The issue for Lance throughout the preseason has been the big mistakes. Some 32% of his passes were charted as uncatchable, and his five turnover-worthy plays were tied for the most of any quarterback this preseason.
Jordyn Brooks looks ready to take on larger role in 2021
K.J. Wright’s departure opens the door for a larger role for Seattle’s 2020 first-round selection alongside Bobby Wagner in sub packages. PFF’s Seth Galina highlighted Brooks as a second-year breakout candidate entering the season. An 81.7 overall grade across 65 preseason snaps points to the idea that Brooks is on that trajectory.
His 50.0 PFF grade as a rookie was dragged down by poor marks in coverage, but first-year linebackers notably struggle to acclimate to the NFL early on. It wouldn’t be a surprise to see that grade trend up this season.

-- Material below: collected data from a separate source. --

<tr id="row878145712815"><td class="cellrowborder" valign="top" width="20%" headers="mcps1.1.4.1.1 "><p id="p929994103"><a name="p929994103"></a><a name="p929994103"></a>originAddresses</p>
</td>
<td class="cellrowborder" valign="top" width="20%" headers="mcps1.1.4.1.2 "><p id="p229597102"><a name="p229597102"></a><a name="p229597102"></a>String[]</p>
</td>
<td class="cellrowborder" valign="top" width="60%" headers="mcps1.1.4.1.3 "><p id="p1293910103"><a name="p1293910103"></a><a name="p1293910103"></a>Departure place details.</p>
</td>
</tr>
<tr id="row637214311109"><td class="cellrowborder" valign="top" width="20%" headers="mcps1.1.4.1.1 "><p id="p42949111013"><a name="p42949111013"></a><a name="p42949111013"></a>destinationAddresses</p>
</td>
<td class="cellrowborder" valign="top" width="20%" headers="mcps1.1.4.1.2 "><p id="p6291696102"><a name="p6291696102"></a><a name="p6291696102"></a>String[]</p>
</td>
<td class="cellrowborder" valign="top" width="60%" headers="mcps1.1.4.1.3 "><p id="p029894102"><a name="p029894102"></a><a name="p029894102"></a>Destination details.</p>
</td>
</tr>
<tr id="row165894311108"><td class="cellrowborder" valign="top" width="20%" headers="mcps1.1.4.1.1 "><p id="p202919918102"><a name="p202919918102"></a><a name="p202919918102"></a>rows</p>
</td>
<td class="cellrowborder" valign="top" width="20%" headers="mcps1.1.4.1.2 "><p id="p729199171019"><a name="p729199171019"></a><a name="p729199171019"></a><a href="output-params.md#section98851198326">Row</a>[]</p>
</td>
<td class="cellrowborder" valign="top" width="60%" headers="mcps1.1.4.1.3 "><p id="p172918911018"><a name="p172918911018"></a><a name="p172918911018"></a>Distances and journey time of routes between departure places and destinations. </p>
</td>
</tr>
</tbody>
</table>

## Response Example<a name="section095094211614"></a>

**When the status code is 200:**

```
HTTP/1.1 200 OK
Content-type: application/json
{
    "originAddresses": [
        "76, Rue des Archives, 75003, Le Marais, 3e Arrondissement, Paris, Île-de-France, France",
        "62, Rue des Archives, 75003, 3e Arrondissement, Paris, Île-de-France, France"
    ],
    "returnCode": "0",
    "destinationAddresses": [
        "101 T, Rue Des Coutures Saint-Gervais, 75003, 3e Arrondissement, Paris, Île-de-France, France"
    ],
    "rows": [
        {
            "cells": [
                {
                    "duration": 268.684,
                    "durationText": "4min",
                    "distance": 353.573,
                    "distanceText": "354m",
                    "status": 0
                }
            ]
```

Joe Tryon-Shoyinka can add immediate pass-rush depth as a rookie
Tryon-Shoyinka doesn’t have to carry an already loaded Buccaneers front seven. He simply needs to provide some juice in a rotational capacity, and he showed he can certainly do that this preseason after refining his body and his craft during his 2020 opt-out.
Tampa Bay’s first-round selection registered a 79.4 pass-rushing grade and six quarterback pressures in three preseason contests. He looks the part of an NFL edge rusher, giving the Buccaneers insurance if Jason Pierre-Paul takes a step back at 32 years old.
Several under-the-radar, young players can elevate the defense this season
Even with some of the losses Tennessee suffered on offense, the defense remains the Titans’ bigger area of concern entering next season. However, a quick look at their highest-graded defenders this preseason provides reason for optimism.
Titans highest-graded defenders | 2021 preseason
Sam Cosmi’s biggest contribution early will likely be in the run game
Cosmi looks to be the favorite to start the season at right tackle for Washington following an impressive 81.8 PFF grade this preseason. That grade was boosted by a 92.5 run-blocking grade, though. Cosmi still has some issues to work through in pass protection, where he was charged with a sack and a hit allowed on his 39 pass-blocking snaps, in addition to four additional pass-blocking losses that didn’t result in pressure.
Journeyman quarterback Ryan Fitzpatrick is no stranger to working behind porous offensive lines, but the Football Team would like to see Cosmi bring his play in pass protection up to what he flashed as a run blocker over the past few weeks.